> [Exercice 1]:
Transformez en liste numérotée les lignes du listing, en commençant à la ligne qui contient « 06. 08. 2026 09:39 » et en terminant à celle qui contient « voortdurende 360 graden », ces deux lignes comprises. Omettez les lignes vides et ne reprenez pas les images.

> [Texte proposé]:
■ ■ ■
El Kamour, ou la déliquescence de l’Etat.

Au premier trimestre 2017, à Tataouine, des bras cassés, des fainéants qui refusent les travaux dits pénibles, des mulets de transports pour le compte des barons de la contrebande, des voyous et des bandits payés pour enflammer la rue, ont été manipulés pour engager un mouvement insurrectionnel sur fond de revendications sociales ayant pour centre d’action, la station de pompage de pétrole d’El Kamour de la région de Tataouine. Ce conglomérat du lumpenprolétariat a désigné de son sein, un comité de coordination pour radicaliser le « combat » et mener les négociations.

Ce mouvement revendicatif d’apparence, a pris de l’envergure. Des crédules croyant à la justesse du mouvement l’ont suivi, grossissant ainsi le peloton des suiveurs. Des manifestations, blocages des routes, grèves, heurts avec la police… ont enflammé la situation à Tataouine. Les insurgés réclamaient l’emploi des jeunes et le développement de la région en voulant récupérer 20% des revenus du gisement d’El Kamour à cet effet. Les agitations ont pris de l’ampleur avec l’organisation d’un sit-in houleux devant la station de pompage puis son occupation. Les insurgés ont fini par fermer la vanne, arrêtant ainsi le pompage du pétrole pour des semaines. En ces temps, la clique du parti du Conseil pour la République, des dirigeants du mouvement « Achaab », ainsi que les islamistes de la région et les barons de la mafia locale, menaient la danse de derrière les rideaux.
■ ■ ■
> [Exercice 2]:
Recopiez à l'identique le passage du texte sur El Kamour qui commence par « Au premier trimestre » et se termine par « mener les négociations. ».
■ ■ ■
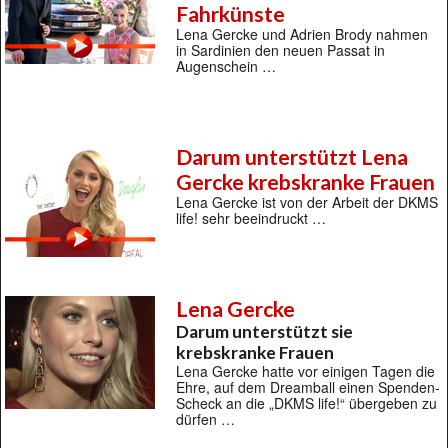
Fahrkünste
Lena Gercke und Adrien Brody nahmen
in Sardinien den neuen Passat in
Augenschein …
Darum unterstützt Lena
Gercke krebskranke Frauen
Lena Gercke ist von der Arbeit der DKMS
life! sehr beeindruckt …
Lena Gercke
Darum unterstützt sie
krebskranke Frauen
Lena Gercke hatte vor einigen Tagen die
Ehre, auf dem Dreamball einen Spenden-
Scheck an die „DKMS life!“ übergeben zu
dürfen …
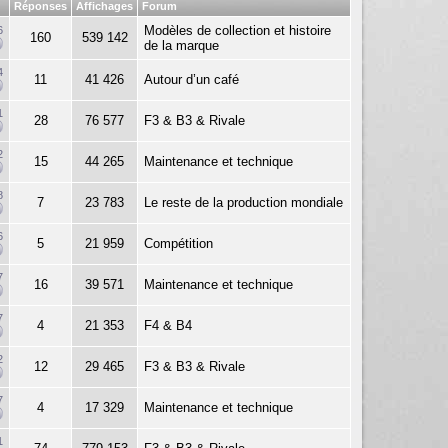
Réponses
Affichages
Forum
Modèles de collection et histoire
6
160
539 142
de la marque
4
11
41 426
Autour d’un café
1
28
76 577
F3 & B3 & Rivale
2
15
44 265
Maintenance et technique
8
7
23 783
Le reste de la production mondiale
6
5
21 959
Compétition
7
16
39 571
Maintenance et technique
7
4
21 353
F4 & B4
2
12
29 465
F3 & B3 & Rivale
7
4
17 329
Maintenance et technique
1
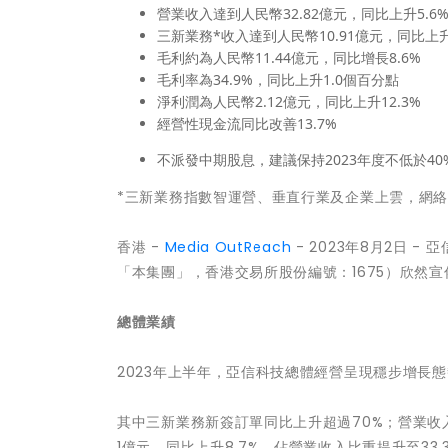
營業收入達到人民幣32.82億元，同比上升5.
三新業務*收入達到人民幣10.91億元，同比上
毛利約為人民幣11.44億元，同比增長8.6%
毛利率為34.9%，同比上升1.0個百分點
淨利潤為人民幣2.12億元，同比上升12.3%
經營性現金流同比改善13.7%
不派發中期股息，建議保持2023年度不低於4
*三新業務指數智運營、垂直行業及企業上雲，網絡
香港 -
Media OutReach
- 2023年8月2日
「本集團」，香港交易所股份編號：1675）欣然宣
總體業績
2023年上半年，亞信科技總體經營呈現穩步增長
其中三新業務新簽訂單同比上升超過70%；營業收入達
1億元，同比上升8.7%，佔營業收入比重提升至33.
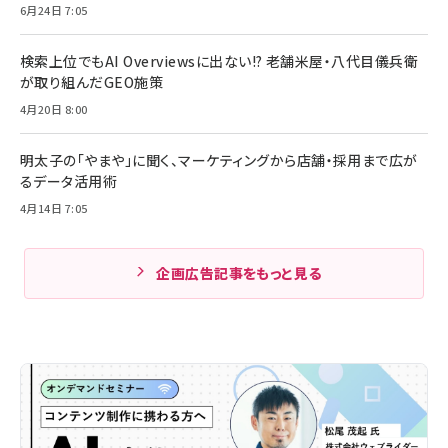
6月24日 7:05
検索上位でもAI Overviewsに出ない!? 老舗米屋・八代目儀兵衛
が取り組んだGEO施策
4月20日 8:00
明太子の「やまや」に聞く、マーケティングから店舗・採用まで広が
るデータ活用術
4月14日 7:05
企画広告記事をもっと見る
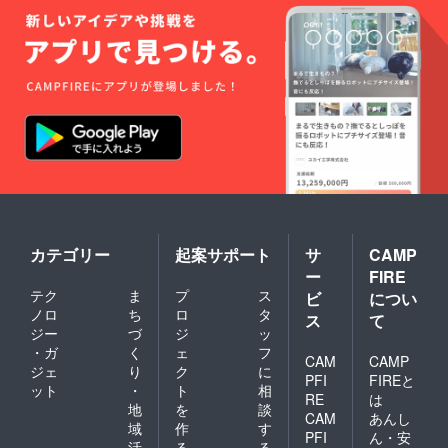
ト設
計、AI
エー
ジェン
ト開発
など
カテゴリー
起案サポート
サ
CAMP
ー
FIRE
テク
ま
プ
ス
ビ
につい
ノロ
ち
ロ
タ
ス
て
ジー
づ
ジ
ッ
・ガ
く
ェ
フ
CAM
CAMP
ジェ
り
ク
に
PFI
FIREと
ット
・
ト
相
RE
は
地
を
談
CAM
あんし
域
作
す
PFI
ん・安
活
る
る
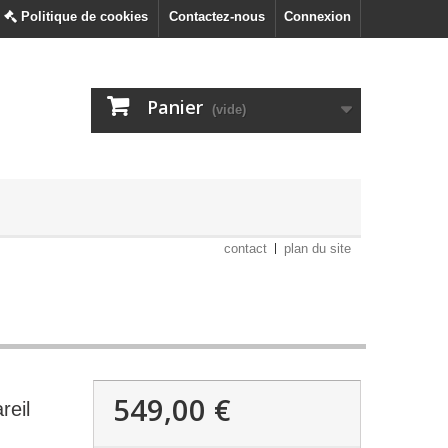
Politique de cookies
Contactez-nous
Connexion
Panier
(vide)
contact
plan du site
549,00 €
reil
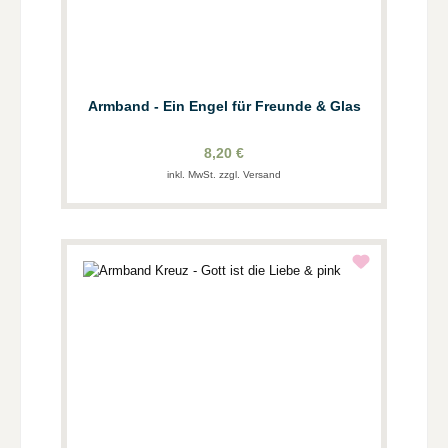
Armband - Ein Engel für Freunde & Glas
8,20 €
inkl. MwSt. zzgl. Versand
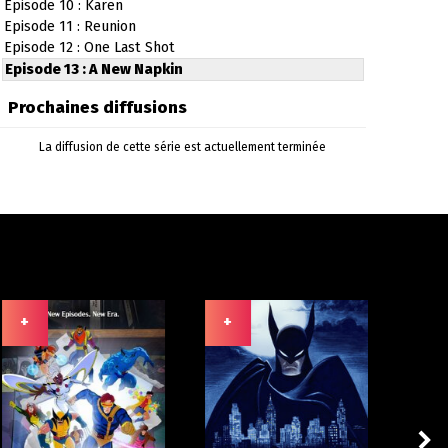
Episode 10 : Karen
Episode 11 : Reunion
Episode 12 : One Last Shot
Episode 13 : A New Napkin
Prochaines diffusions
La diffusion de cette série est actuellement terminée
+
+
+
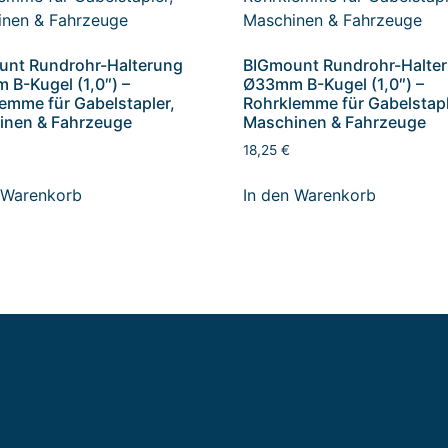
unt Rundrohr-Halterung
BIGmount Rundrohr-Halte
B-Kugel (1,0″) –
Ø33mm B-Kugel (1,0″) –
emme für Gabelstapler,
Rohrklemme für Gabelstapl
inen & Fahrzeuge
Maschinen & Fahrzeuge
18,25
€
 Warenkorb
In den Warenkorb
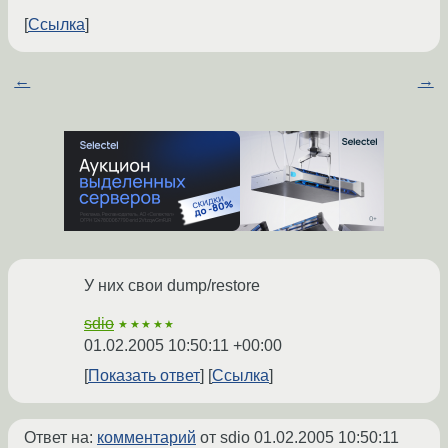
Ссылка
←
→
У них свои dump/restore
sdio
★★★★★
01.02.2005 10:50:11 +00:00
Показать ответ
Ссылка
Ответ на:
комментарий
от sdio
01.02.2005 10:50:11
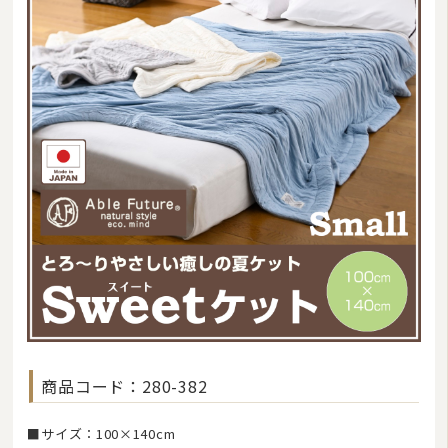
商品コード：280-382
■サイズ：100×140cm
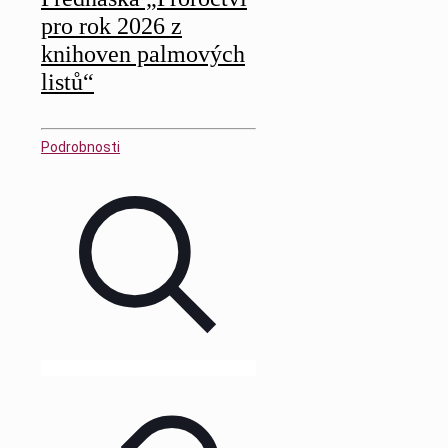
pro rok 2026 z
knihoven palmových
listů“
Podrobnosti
■ ■ ■
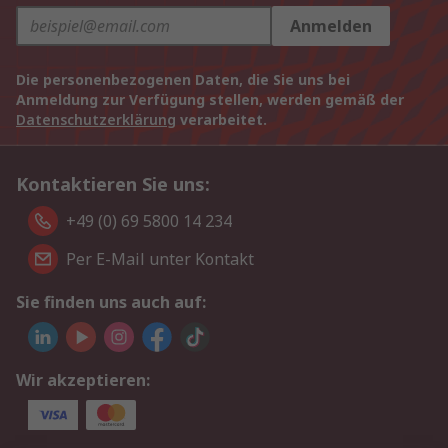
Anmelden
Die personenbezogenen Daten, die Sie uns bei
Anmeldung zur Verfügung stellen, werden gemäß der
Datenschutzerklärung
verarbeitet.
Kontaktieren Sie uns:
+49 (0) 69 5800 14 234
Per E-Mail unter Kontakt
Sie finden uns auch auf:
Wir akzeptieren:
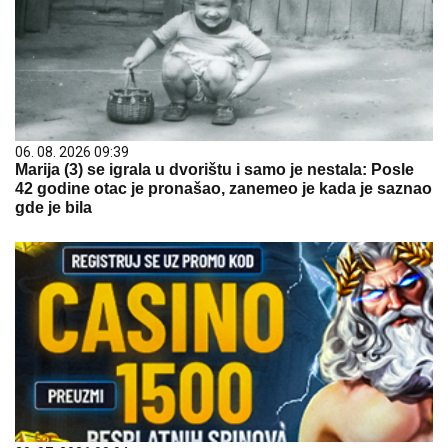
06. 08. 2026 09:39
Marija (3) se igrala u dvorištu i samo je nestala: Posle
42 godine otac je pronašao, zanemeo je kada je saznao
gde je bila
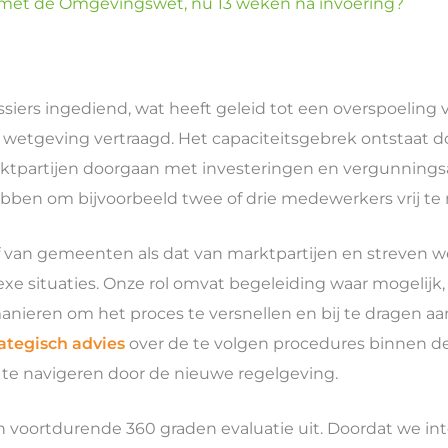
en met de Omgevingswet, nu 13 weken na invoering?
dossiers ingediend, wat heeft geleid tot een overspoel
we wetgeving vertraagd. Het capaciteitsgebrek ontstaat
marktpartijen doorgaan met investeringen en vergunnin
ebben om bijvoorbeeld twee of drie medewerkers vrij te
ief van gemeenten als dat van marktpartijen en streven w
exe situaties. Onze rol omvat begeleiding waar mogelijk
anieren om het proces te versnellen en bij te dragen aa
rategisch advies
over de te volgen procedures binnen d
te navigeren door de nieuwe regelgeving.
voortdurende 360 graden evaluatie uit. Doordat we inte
■ ■ ■
> [Réponse 1]:
1. 06. 08. 2026 09:39
2. Marija (3) se igrala u dvorištu i samo je nestala: Posle
3. 42 godine otac je pronašao, zanemeo je kada je saznao
4. gde je bila
5. en met de Omgevingswet, nu 13 weken na invoering?
6. dossiers ingediend, wat heeft geleid tot een overspoel
7. we wetgeving vertraagd. Het capaciteitsgebrek ontstaat
8. marktpartijen doorgaan met investeringen en vergunnin
9. ebben om bijvoorbeeld twee of drie medewerkers vrij te
10. ief van gemeenten als dat van marktpartijen en streven w
11. exe situaties. Onze rol omvat begeleiding waar mogelijk
12. anieren om het proces te versnellen en bij te dragen aa
13. rategisch advies
14. over de te volgen procedures binnen d
15. te navigeren door de nieuwe regelgeving.
16. voortdurende 360 graden evaluatie uit. Doordat we inte

> [Réponse 2]:
Au premier trimestre 2017, à Tataouine, des bras cassés, des fainéants qui refusent les travaux dits pénibles, des mulets de transports pour le compte des barons de la contrebande, des voyous et des bandits payés pour enflammer la rue, ont été manipulés pour engager un mouvement insurrectionnel sur fond de revendications sociales ayant pour centre d’action, la station de pompage de pétrole d’El Kamour de la région de Tataouine. Ce conglomérat du lumpenprolétariat a désigné de son sein, un comité de coordination pour radicaliser le « combat » et mener les négociations.